Dedicated Followers of Fashion
Not too many flamboyant fashions on display this week – even Pete’s Checked Sport Coat was less Eye-Burningly Hideous than previous ones:
Trudy got some nice looks though, in both daywear and nightwear:
While Betty’s fashion sense is still impressive, but (along with her immaculate bouffant) looks increasingly dated for 1970:
Don still managed to pull off looking effortlessly cool at the wheel of the Caddy.

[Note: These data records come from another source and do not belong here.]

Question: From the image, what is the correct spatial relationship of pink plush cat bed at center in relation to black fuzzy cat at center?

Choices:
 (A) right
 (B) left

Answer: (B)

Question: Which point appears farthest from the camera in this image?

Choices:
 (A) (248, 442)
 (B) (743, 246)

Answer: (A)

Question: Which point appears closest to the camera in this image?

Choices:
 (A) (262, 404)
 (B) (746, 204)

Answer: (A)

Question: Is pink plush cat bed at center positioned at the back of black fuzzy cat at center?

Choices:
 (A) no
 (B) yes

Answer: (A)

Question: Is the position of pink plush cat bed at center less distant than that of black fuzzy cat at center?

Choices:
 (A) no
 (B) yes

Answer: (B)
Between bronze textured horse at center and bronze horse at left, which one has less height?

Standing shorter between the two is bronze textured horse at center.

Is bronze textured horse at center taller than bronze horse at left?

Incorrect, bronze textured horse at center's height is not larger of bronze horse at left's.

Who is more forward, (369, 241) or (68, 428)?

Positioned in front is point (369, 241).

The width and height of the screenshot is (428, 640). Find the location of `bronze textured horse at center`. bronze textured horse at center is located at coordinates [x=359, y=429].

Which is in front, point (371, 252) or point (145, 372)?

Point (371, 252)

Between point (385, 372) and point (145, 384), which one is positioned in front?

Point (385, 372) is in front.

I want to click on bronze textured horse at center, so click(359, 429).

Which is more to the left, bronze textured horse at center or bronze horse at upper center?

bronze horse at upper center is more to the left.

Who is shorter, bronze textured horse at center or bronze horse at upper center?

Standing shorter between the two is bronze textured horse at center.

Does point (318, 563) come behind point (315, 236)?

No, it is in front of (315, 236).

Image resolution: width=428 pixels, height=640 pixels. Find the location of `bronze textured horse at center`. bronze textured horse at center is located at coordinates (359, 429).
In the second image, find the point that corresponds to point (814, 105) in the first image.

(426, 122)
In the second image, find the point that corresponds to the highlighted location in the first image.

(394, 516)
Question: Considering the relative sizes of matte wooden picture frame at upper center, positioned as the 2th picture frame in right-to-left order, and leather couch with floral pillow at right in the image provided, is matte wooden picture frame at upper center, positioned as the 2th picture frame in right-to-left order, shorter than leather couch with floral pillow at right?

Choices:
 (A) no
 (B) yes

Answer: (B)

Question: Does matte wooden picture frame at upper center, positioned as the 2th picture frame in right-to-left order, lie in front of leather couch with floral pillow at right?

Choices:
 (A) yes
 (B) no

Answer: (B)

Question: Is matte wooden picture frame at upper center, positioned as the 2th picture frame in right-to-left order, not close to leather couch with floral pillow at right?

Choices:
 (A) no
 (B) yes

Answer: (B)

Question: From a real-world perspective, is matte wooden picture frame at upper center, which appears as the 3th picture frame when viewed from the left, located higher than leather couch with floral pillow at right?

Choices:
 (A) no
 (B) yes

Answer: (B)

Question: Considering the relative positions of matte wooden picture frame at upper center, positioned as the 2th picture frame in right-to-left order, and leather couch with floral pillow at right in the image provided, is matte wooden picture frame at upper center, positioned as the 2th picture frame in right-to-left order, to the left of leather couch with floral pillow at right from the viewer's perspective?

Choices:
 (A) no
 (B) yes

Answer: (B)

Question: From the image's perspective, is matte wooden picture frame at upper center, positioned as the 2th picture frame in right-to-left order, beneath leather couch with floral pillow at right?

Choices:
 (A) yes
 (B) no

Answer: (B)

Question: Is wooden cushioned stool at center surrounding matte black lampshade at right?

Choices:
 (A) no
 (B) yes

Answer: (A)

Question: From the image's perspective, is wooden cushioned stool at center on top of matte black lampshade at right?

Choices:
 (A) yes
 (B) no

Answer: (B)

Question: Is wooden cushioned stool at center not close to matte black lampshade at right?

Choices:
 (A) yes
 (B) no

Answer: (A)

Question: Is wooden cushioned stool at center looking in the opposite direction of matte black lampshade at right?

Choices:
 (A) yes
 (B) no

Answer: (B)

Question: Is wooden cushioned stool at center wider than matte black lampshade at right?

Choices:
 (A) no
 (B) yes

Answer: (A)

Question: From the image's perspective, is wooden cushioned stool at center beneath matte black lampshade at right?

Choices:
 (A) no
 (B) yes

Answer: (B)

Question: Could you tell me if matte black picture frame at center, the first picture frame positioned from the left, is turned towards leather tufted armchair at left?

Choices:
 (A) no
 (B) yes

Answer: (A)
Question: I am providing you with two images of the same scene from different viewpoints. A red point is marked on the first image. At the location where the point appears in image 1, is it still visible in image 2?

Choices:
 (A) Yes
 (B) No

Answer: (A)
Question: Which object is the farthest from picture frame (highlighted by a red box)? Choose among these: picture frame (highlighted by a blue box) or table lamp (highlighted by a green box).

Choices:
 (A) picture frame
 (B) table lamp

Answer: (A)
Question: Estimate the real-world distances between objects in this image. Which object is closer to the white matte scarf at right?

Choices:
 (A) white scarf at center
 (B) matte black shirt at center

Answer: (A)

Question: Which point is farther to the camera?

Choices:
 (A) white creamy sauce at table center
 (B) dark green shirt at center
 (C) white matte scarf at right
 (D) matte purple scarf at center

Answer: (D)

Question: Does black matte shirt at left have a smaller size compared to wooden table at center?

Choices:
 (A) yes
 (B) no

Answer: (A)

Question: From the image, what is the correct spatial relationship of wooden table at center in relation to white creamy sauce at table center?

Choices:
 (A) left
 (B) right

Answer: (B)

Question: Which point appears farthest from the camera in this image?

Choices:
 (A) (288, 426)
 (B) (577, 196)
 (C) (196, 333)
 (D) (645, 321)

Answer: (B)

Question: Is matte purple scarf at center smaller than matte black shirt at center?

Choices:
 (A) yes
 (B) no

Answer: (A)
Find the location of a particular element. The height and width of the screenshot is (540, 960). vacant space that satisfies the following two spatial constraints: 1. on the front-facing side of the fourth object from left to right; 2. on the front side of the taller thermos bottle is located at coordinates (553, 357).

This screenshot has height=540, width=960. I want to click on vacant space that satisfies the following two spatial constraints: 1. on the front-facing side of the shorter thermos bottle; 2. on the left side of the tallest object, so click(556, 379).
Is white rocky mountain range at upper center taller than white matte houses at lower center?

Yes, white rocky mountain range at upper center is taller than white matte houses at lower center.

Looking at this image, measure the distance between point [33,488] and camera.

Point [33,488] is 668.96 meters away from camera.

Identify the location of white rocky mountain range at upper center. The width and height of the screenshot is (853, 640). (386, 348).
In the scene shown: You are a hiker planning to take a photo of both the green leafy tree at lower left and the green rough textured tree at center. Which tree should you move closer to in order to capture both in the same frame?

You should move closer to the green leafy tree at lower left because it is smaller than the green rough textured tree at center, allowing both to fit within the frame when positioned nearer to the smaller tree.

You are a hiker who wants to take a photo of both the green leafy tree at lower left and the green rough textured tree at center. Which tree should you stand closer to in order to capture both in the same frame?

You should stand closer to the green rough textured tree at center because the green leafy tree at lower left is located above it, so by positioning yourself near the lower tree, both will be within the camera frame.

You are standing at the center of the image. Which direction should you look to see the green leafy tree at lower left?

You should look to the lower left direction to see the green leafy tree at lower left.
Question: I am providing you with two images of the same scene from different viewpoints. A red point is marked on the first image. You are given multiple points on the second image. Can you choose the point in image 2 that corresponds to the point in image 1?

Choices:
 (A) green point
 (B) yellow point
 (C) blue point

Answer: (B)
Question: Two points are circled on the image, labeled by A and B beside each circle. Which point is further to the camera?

You couldn’t help feeling a bit of schadenfreude that it broke down just after this shot:
And Duck Phillips, another contender for the Jack Lemmon part in Glengarry Glen Ross, proved his obsolescence by being the only man left in this show who still wears a hat:
“You just do what you have to do to come home,” sozzled veteran (and former cannibal) Floyd sagely imparted to Don. For Don at least, that’s what this ep was all about; and in line with Trudy’s inability to be sentimental, coming home to the past was every bit as unpleasant as he remembered it. Directed in a surreal, almost dreamlike fashion by Matthew Weiner himself, it showed that even with only one ep left, the show’s resident enigma can still intrigue as well as annoy.
But the heart of the ep – with maybe a tiny bit of sentiment – was the unexpected fate of Betty, and the tantalising possibility of a happy ending for Pete Campbell. And the moment is looming when we have to finally say goodbye to the lot of them. Unlike Betty Draper, I don’t feel like I’m ready; but if the series finale is as good as this one, it’ll be something to remember.